Faiz artış döngüsünde sona yaklaşılması Türkiye’yi rahatlatır mı?

Serhat GÜRLEYEN
Serhat GÜRLEYEN GENİŞ AÇI

Yaşanan banka ve petrol şoklarına rağmen küresel büyümede sert bir yavaşlama söz konusu değil. Tam tersine, mart ayı PMI rakamları dünya ekonomisinde hizmet ağırlıklı bir canlanma olduğunu gösteriyor.

İmalat sanayi hizmet sektöründeki iyimser havaya katılamıyor. Alüminyum, bakır, demir-çelik, elektronik gibi temel sektörlerde yavaşlama devam ediyor.

Ancak sanayici kötümser değil. İmalat sanayinde eldeki işlerin azalmasına rağmen ABD, Avrupa, Çin, Japonya gibi büyük ekonomilerde istihdam artışı sürüyor.

İmalat sanayindeki yumuşak iniş Merkez Bankalarının enflasyonla mücadelesini kolaylaştırıyor. Açıklanan rakamlar enflasyon baskısının istenenden daha yavaş bir hızla da olsa azaldığını gösteriyor. Küresel girdi maliyeti ve çıktı enflasyonu son iki yılın en düşük seviyelerine geriledi.

Küresel faiz artış döngüsünde sona yaklaşıyoruz. İngiltere Merkez Bankası faiz artırım döngüsünü muhtemelen bitirdi. Fed’in mayıs toplantısında 25 baz puan artırıp durması bekleniyor.

Artış döngüsüne geç başlayan Avrupa Merkez Bankası’nın mayıs ve haziran toplantılarında 2 x 25 baz puan artırıp duracağı tahmin ediliyor.
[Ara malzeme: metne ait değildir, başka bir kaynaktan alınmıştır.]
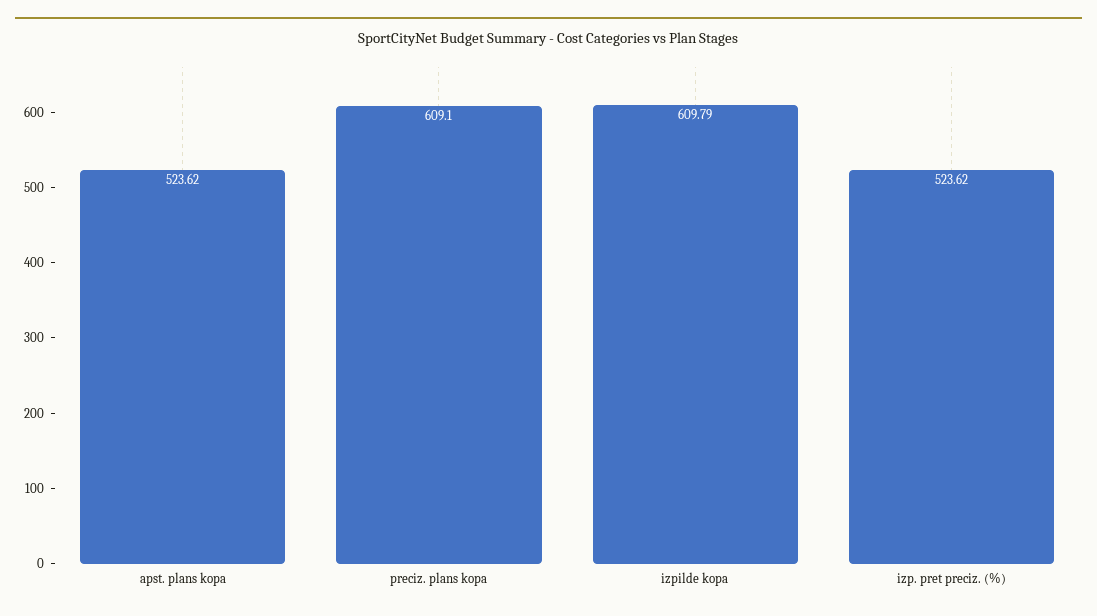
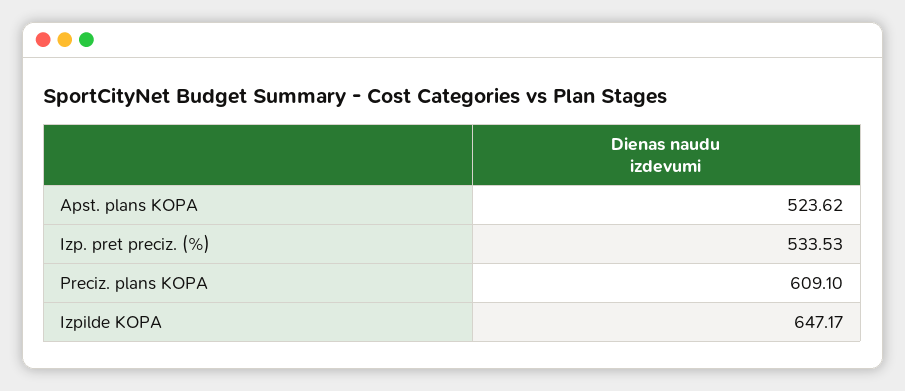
  {
    "apst. plans kopa": 523.62,
    "preciz. plans kopa": 609.1,
-   "izpilde kopa": 609.79,
+   "izpilde kopa": 647.17,
-   "izp. pret preciz. (%)": 523.62
+   "izp. pret preciz. (%)": 533.53
  }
Gelişmiş ülke merkez bankaları öngörüldüğü gibi davranırsa, ekonomiyi durgunluğa sokmayan yumuşak bir inişle faiz artırım döngüsü tamamlanacak.

Bu gelişme Türkiye gibi gelişmekte olan ülkeler için iyi haber mi? Kötünün iyisi diyelim. Faiz artışı duracak. Ancak iki temel sorun var. Bankacılık şoku yaşayan ABD ve Avrupa’da kredi koşulları geçtiğimiz senelere göre daha sıkı olacak. Mevcut seviyeler Türkiye’nin borçlanması için uygun seviyeler değil.

Mevcut seviyelerden Türkiye bankalarının sendikasyon piyasasında borçlanma maliyeti dolar bazında yüzde 9,0 seviyelerinde. Munzam karşılık, ödenen komisyon gibi maliyetleri koyduğunuzda yüzde 10’unun üzerinde bir maliyet söz konusu.

Deprem nedeniyle iki yıla yayılan 100 milyar dolarlık bir maliyet ve muhtemelen 20 milyar dolarlık bir dış ticaret şoku ile karşılaşan, Türkiye bu maliyetlerle yurtdışından borçlanmakta ve sermaye yoğun işlerde rekabet etmekte zorlanacak.

Bu maliyeti azaltmak için seçim sonrasında ekonomi politikaların normale döndürülmesi, küresel sermayeye güven verilmesi ve uygulanacak doğru politikalarla risk primimizin 300 baz puanın altına indirilmesi gerekiyor.